### WORK ITEM
Reproduce the entries that follow exactly, dropping each image.

[DATASET EXCERPTS — start]

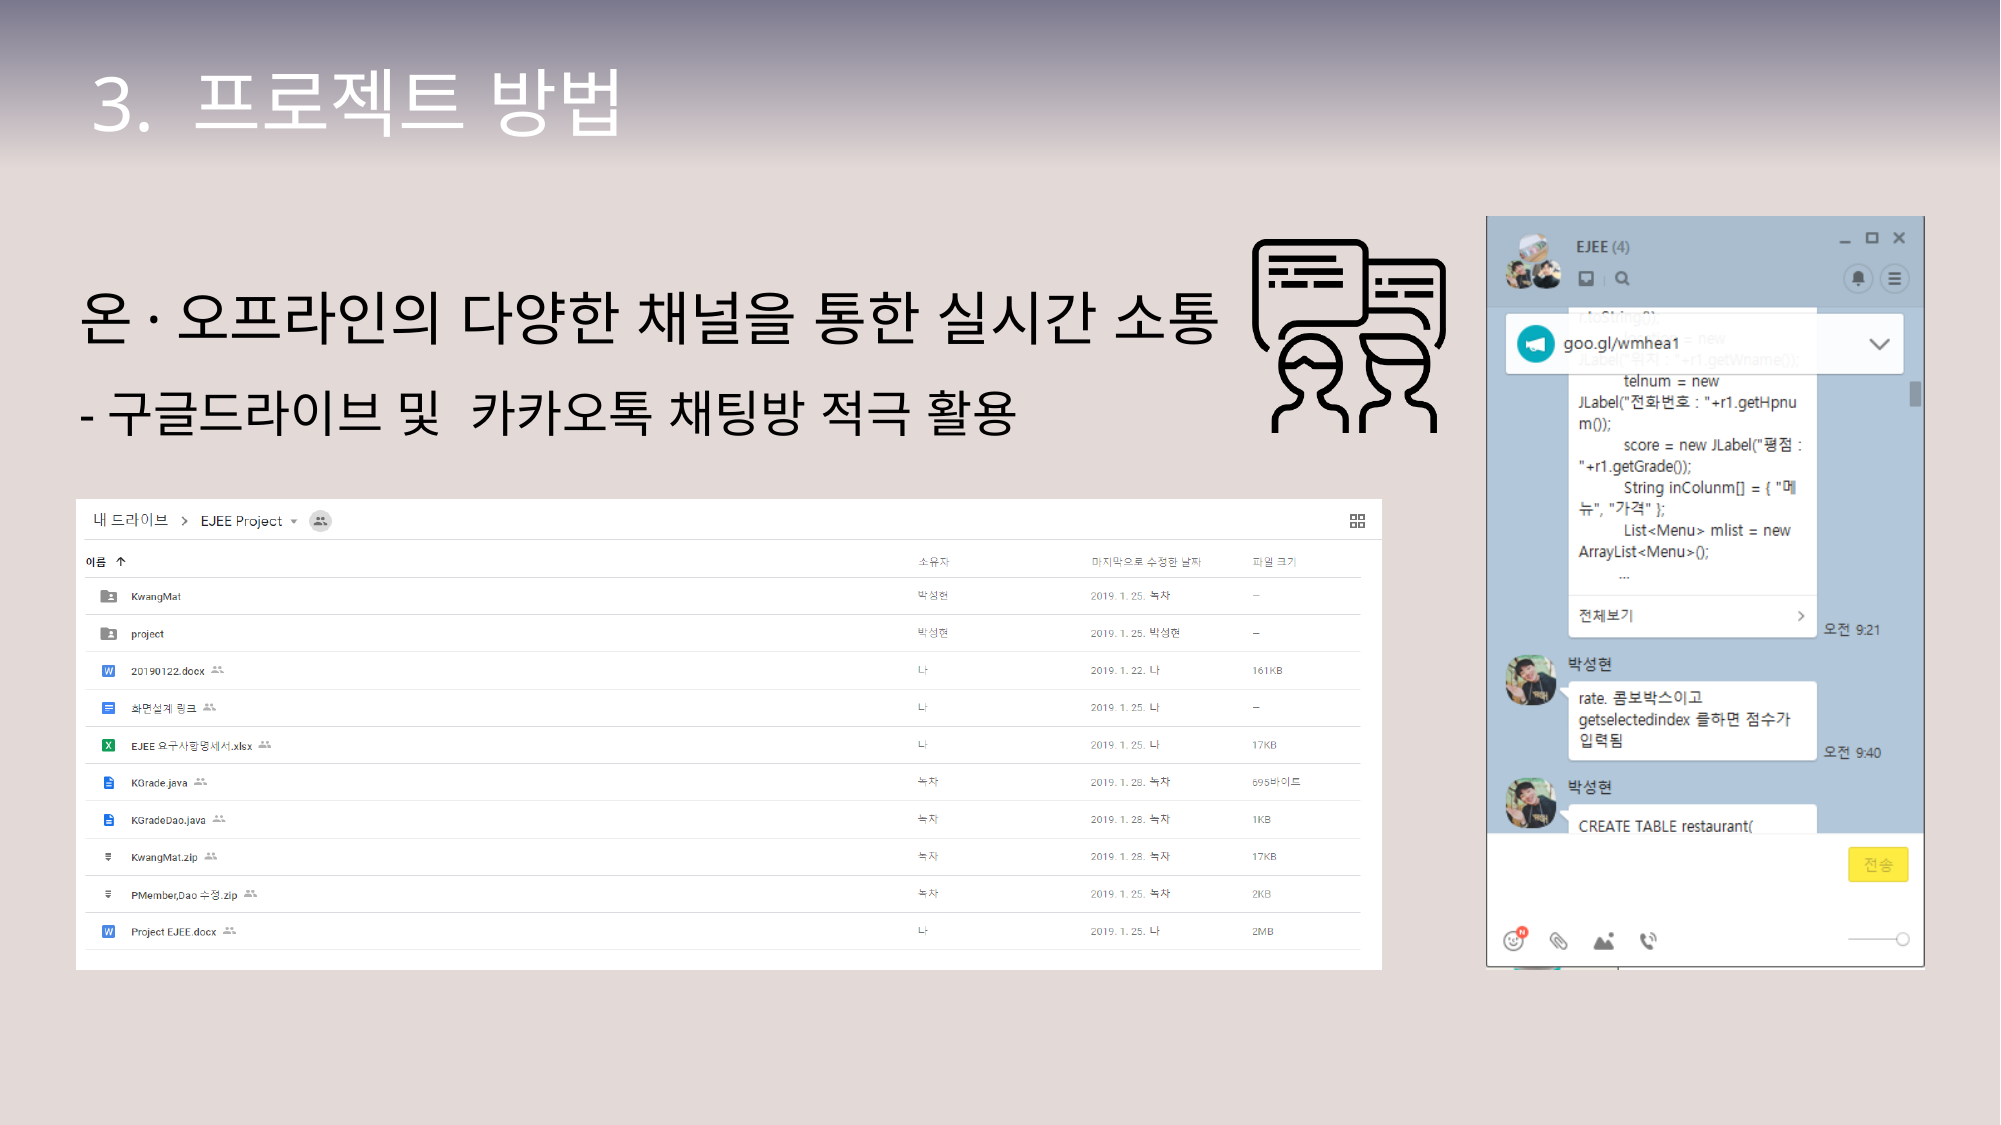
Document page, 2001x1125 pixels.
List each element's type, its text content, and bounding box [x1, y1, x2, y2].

text_box 3. 프로젝트 방법 [76, 4, 774, 154]
picture [1486, 216, 1925, 970]
text_box 온·오프라인의 다양한 채널을 통한 실시간 소통 -구글드라이브 및 카카오톡 채팅방 적극 활용 [64, 239, 1278, 450]
picture [1252, 239, 1446, 433]
picture [76, 499, 1382, 970]
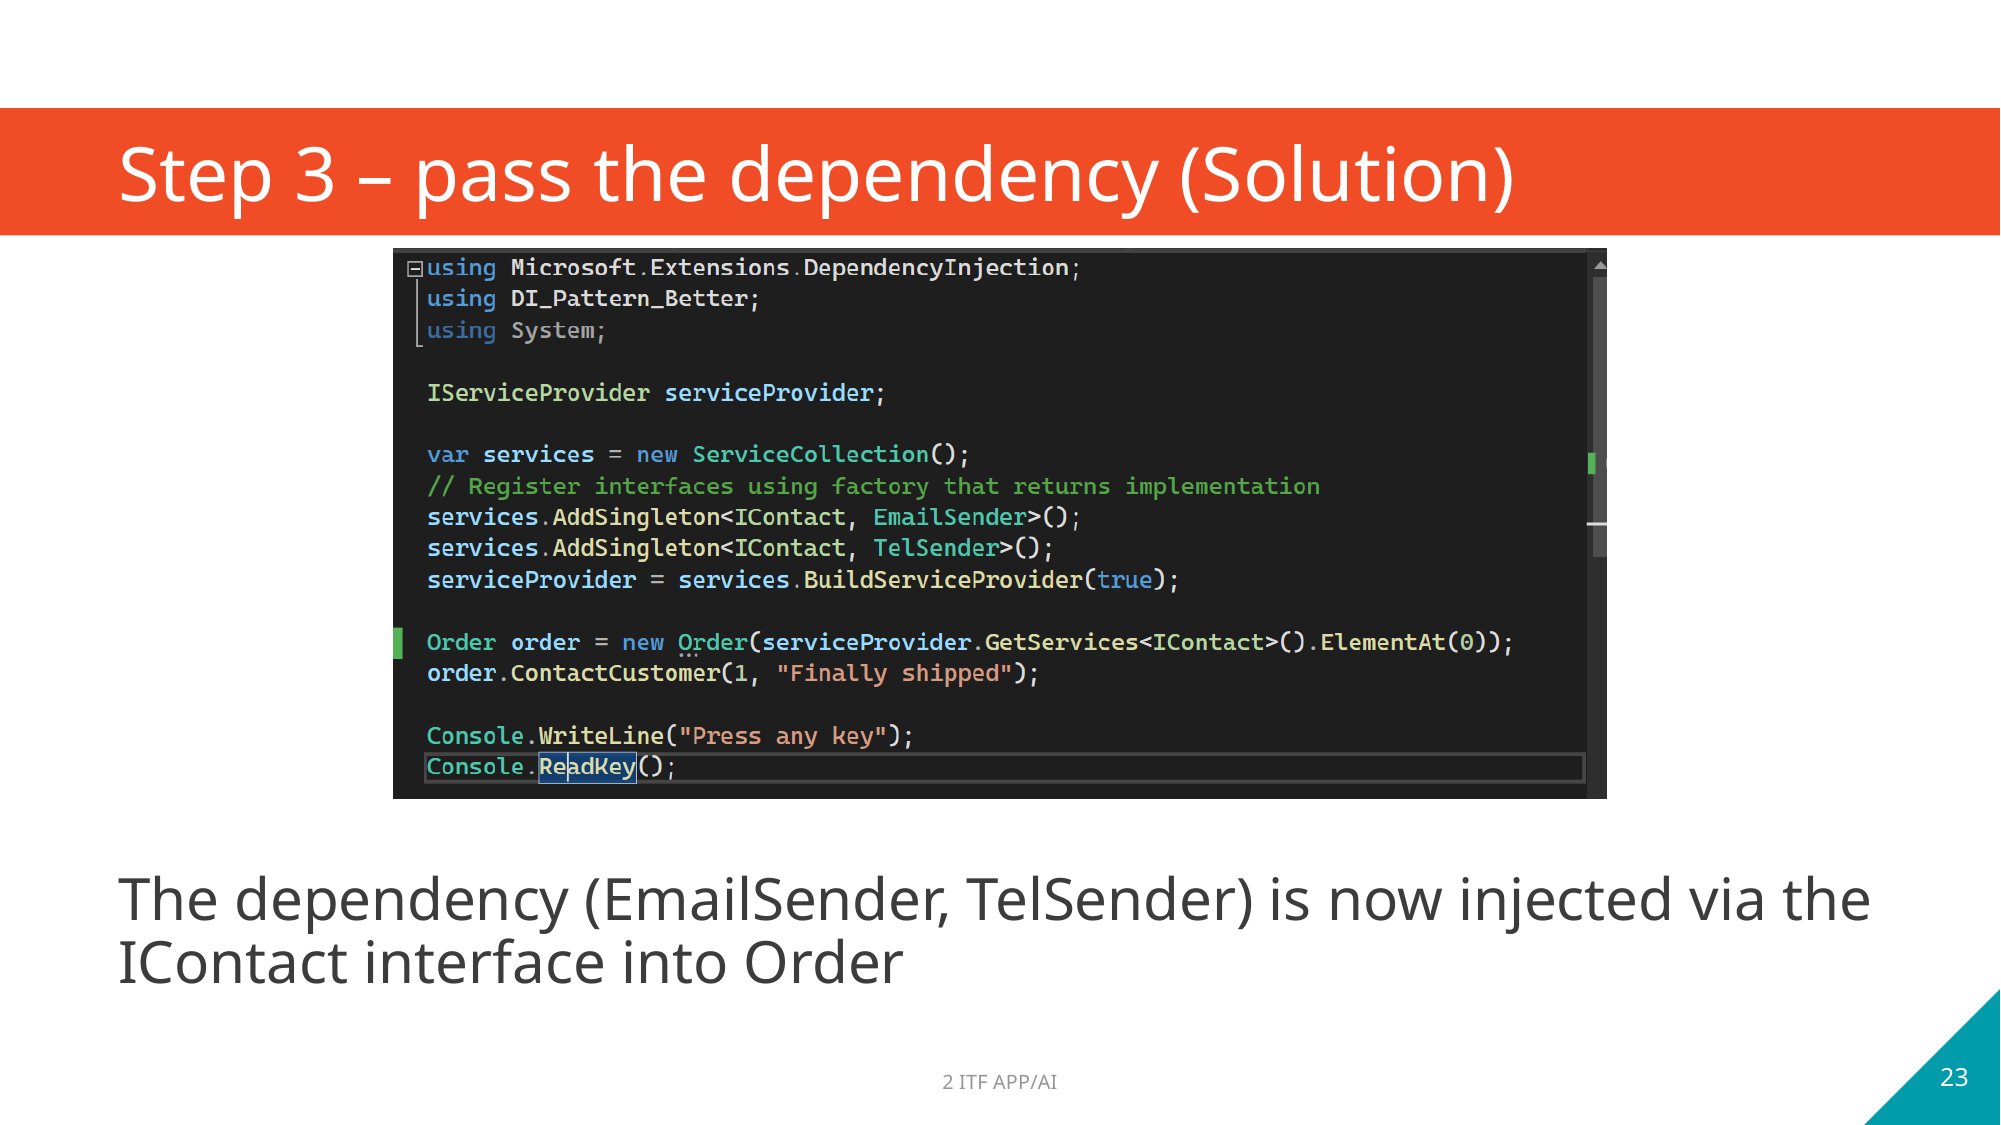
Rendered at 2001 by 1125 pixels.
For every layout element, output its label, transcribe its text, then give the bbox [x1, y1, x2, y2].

footer 2 ITF APP/AI [704, 1062, 1296, 1101]
slide_number 23 [1862, 1058, 2000, 1125]
list The dependency (EmailSender, TelSender) is now injected via the IContact interface into Order [0, 811, 2000, 1058]
picture [393, 248, 1607, 799]
title Step 3 – pass the dependency (Solution) [0, 108, 2000, 236]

[DATASET EXCERPTS — finish]

### RESPONSE TO THIS TASK
Document page, 2001x1125 pixels.
List each element's type, its text content, and bounding box [x1, y1, x2, y2].

text_box 3. 프로젝트 방법 [76, 4, 774, 154]
picture [1486, 216, 1925, 970]
text_box 온·오프라인의 다양한 채널을 통한 실시간 소통 -구글드라이브 및 카카오톡 채팅방 적극 활용 [64, 239, 1278, 450]
picture [1252, 239, 1446, 433]
picture [76, 499, 1382, 970]
Rendered at 2001 by 1125 pixels.
For every layout element, output its label, transcribe its text, then give the bbox [x1, y1, x2, y2].

footer 2 ITF APP/AI [704, 1062, 1296, 1101]
slide_number 23 [1862, 1058, 2000, 1125]
list The dependency (EmailSender, TelSender) is now injected via the IContact interface into Order [0, 811, 2000, 1058]
picture [393, 248, 1607, 799]
title Step 3 – pass the dependency (Solution) [0, 108, 2000, 236]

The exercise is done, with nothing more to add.